Henry Franklin Belknap Gilbert (September 26, 1868 – May 19, 1928) was an American composer and collector of folk songs. He is best remembered today for his interest in the music of African Americans around the turn of the 20th century.

Gilbert was born in Somerville, Massachusetts, and attended the New England Conservatory; among his teachers were Edward MacDowell, for composition, and Emil Mollenhauer, for violin. Upon graduation, Gilbert embarked upon a career in business. In 1900 he attended a performance of Gustave Charpentier's Louise which sent him back to music, and he soon became interested in American folk and popular music in particular. His Negro Episode—adapted from pieces he had heard on field trips—was performed in New York in 1896, and in 1905 he completed Americanesque, an orchestral suite based on three tunes from minstrel shows.

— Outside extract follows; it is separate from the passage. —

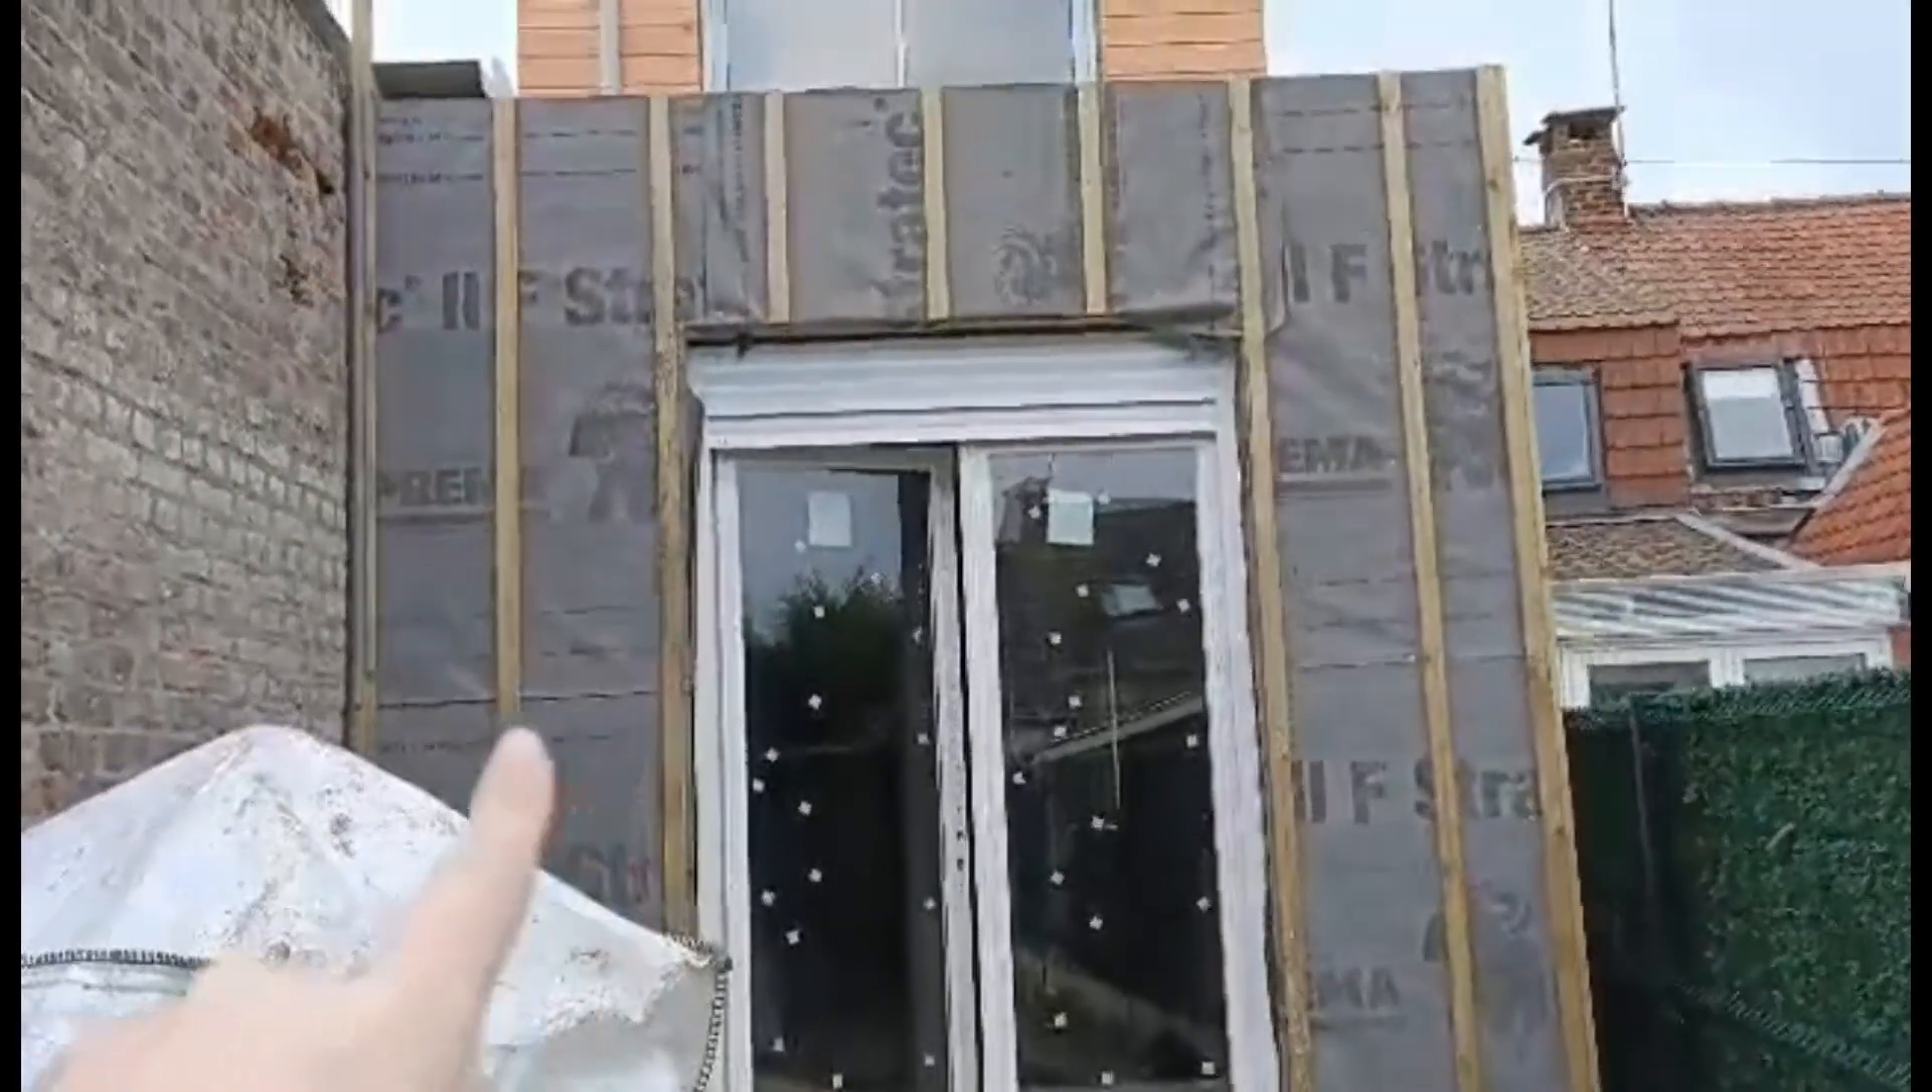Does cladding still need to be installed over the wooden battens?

Gilbert's interest in folk music had led him to the music of African Americans, and it was through using black folk tunes that he gained his first major success with 1910's Comedy Overture on Negro Themes for orchestra. This was followed by the Negro Rhapsody, also for orchestra. Other subsequent pieces were based upon the music of American Indians and Creoles. Among his less popular works are Three American Dances, Two Episodes, and Riders to the Sea. Gilbert provided music for the 1922 film Down to the Sea in Ships. Though he'd originally intended to compose an entirely new score, his friend Joseph Carl Breil convinced him that's he'd be better off writing very little original music and then compiling the rest from existing works.

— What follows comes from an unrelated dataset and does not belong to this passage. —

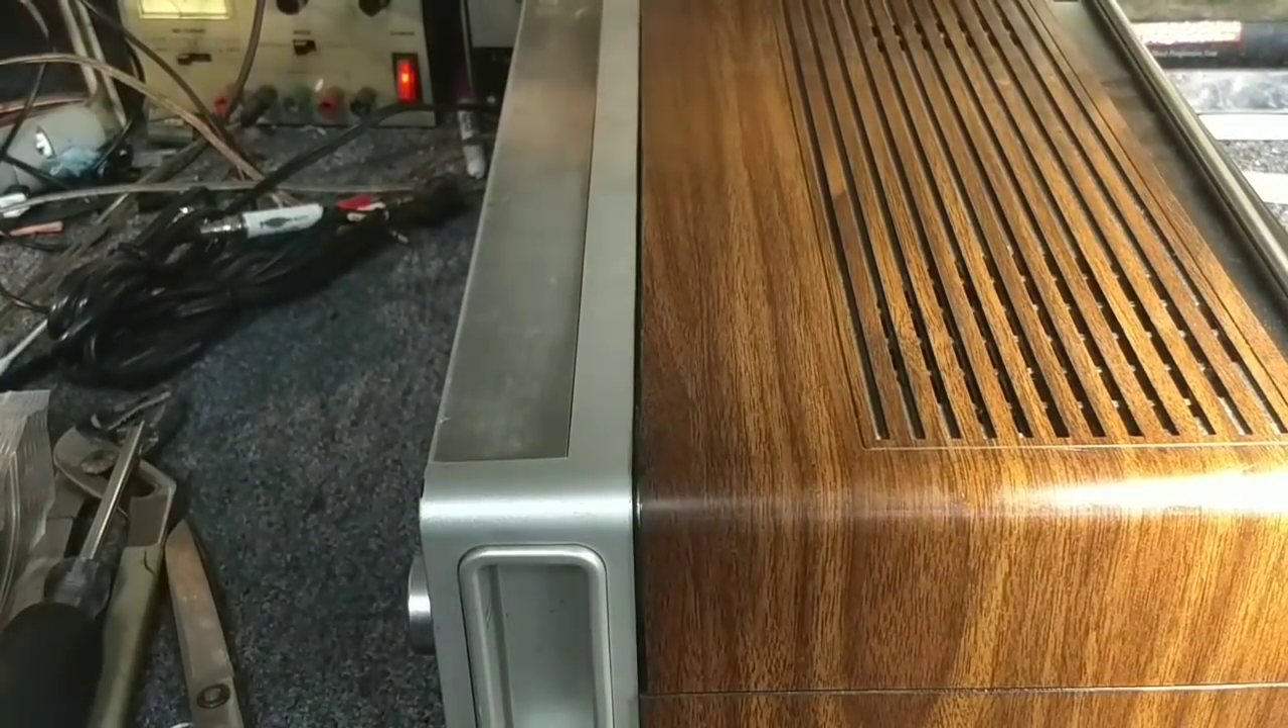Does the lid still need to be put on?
No.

His greatest success was The Dance in Place Congo, a programmatic work based upon Creole themes. Originally completed in 1908, it was rejected by Karl Muck for public performance in Boston as "niggah music" and remained unperformed until recast as a 20-minute ballet and given on a triple bill by the Metropolitan Opera Company in March 1918, conducted by Pierre Monteux. It was given to acclaim at the International Festival of Contemporary Music in Frankfurt-am-Main on July 1, 1927, with the composer in attendance, though by this time Gilbert was an invalid, and died less than a year later, in Cambridge, Massachusetts. He had a congenital heart condition known as Tetralogy of Fallot, and his case was published by White and Sprague in the Journal of the American Medical Association.

Although Gilbert's music was generally well-regarded during his lifetime, his reputation has declined since his death; today, his music is little played.